Thank you, very quick reply!!

Well, --standalone ran successfully (I am glad i did not try that first, I leaned a bit more this way :slight_smile: )

Now I like to do a manual install of the cert and key in my apache2.conf. So the only two I need are the privatekey.pem and the fullchanin.pem. Do I simply point to locations at

(for the benefit of other vistors here)
SSLEngine On
SSLCertificateKeyFile /etc/letsencrypt/live/my.domain.com/privkey.pem
SSLCertificateFile /etc/letsencrypt/live/my.domain.com/fullchain.pem

I assume if repeat the --standalone requestt, it will use the same private key?
It it a 2048 bit encryption?

Oh! I see a lot of options in a file left behind in the
/etc/letsencrypt/options-ssl-apache.conf
file! Do I need any of these stuff added to my apache2.conf??

That looks plausible.

Nope, a new one every time! I'm responsible for adding a feature that would let you choose to use the same private key (which is useful for things like HPKP), but I haven't finished that feature yet.

Yes, that's the default. You can change the key size with --rsa-key-size. There are many other things that affect the strength and nature of the encryption between your server and a visitor. (For most users with modern browsers contacting your site, the server public key is not being used directly to protect the session, but is being used to authenticate your server's identity in a separate key exchange protocol using Diffie-Hellman or Elliptic Curve Diffie-Hellman.)

There should already be an Include directive which is including that file from the -le-ssl.conf file.

First, thank you very much for the wonderful support!

I have my website running with SSL for the first time!!! And my Chromium Os (CloudReady version) browser already accepts these certificates!!

Hmmm??? I used standalone. So my apache2.conf was not touched, correctly. So how do these get included? I do not see any trace of an -le-ssl.conf file anywhere. I do not see how my current apache2.conf could be using any of that :frowning: Help please!

Check in: /etc/apache2/sites-enabled

Lastly, before I go, if the certbot is under your organizaion control, I suggest / recommend the enhancements I had proposed in my first email.

1.When auuto or certonly run, decouple the terms virutal servers from sub-domains in all the msgs. There can be #of SubDomains X #of ports listened to VirtuualServers.

  1. You issue certificates for sub-domains (or soon *.domains). The user already have some ports they listen to (do not assume 80, or 443). So in your certifcattion/verfication process just use tthe ports that are already in the listen directives of apache2.conf.

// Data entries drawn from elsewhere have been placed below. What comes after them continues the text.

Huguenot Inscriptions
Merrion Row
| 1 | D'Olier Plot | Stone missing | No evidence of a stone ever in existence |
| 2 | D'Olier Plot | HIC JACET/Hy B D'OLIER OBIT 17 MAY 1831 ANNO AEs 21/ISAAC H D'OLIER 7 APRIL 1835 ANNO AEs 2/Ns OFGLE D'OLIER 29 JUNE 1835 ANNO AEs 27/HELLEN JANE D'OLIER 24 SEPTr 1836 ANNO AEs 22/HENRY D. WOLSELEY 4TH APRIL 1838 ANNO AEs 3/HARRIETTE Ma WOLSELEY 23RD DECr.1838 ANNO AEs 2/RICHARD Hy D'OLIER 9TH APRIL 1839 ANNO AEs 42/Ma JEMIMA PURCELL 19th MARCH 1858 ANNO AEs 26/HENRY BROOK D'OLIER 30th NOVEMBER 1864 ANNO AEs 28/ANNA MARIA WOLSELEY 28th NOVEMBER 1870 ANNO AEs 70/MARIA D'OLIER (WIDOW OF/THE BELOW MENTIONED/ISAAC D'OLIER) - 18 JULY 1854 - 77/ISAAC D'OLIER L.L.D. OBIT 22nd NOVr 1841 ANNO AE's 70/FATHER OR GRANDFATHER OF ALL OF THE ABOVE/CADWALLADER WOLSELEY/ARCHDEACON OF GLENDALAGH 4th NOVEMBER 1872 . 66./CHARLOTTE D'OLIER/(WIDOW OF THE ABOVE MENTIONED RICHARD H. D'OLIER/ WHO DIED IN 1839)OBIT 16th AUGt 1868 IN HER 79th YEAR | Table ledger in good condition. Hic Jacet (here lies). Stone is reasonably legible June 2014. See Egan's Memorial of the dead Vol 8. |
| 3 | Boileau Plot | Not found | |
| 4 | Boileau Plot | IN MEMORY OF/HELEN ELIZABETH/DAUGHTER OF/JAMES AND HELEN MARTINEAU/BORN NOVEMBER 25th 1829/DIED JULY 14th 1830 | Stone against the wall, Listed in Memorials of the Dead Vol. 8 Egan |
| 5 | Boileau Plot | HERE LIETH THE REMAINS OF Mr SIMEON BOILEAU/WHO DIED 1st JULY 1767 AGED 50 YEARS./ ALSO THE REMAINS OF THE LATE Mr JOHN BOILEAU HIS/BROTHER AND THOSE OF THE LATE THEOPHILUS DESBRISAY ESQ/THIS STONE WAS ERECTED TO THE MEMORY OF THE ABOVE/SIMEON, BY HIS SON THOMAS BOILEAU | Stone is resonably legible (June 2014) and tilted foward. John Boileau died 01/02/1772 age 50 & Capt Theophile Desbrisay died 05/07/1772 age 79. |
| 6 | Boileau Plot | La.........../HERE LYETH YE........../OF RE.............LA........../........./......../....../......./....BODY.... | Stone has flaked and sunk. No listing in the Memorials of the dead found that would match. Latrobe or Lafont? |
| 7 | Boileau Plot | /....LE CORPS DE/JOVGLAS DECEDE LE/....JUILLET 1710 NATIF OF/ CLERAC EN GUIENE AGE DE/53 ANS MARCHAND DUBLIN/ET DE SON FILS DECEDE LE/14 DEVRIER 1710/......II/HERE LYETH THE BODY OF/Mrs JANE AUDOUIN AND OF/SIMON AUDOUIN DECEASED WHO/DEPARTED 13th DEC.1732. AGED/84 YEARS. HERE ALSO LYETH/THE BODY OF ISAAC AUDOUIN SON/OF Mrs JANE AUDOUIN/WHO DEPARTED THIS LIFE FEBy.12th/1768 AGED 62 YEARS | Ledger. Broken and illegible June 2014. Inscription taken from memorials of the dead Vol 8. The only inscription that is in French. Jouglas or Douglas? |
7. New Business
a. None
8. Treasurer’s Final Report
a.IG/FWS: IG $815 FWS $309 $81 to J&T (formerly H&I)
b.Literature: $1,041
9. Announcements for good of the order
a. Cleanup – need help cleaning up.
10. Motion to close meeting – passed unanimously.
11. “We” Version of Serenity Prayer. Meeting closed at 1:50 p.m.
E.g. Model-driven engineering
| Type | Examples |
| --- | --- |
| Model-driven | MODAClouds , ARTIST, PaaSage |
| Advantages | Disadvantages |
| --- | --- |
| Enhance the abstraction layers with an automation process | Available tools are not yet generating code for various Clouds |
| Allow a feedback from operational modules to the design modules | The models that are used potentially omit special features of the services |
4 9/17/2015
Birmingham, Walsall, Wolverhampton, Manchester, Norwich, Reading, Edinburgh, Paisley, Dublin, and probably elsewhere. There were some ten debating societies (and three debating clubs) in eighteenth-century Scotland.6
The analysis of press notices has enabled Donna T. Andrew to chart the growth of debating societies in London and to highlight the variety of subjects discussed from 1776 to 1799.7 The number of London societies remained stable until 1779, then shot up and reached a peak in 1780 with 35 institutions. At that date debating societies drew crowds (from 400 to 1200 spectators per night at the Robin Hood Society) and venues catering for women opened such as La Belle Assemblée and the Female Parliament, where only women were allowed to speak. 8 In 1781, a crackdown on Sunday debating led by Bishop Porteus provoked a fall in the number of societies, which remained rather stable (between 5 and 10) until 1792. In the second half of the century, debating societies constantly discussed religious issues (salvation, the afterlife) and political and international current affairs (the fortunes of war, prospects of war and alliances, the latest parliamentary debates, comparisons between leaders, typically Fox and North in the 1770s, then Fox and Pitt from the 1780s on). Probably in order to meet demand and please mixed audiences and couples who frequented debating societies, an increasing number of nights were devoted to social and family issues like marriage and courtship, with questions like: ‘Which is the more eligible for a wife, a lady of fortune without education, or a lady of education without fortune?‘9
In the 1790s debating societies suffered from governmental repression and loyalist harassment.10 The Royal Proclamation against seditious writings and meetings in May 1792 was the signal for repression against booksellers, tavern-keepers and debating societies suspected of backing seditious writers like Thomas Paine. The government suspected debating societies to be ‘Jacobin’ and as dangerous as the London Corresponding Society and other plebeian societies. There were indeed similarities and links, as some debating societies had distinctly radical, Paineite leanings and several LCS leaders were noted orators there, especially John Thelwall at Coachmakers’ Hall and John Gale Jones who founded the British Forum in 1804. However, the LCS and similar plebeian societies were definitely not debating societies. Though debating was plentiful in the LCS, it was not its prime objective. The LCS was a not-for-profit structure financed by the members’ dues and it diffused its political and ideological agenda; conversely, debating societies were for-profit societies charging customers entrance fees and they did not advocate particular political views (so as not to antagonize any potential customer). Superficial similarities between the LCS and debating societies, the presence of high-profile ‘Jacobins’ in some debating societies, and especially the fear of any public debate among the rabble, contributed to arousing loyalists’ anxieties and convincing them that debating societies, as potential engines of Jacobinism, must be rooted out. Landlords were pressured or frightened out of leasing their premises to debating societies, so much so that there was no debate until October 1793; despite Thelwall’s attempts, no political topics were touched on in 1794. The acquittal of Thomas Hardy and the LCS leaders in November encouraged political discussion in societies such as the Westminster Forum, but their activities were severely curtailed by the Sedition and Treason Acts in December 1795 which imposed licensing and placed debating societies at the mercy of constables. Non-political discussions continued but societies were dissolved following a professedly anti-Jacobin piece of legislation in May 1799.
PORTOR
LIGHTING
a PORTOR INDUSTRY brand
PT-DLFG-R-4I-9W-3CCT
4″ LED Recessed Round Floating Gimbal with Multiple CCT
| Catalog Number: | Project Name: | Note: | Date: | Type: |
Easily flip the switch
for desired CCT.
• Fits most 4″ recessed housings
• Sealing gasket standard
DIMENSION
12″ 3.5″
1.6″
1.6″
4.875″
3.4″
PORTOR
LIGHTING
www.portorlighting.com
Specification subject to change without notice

2B. A better algorithm would be:
When you list the subdomains as you currently do, for the user to manually select the desired one, instead list the virtual servers avaialble, INCLUDING THE :port.

So when a user selects my.domain.com:nnnn, you verify using port nnnn, and issue certificate for my.domain.com.

When you implement tthis in your certbot, a lot more clients would run automatically, and a ton of questions to support will go away!!

Thank you again for all your support!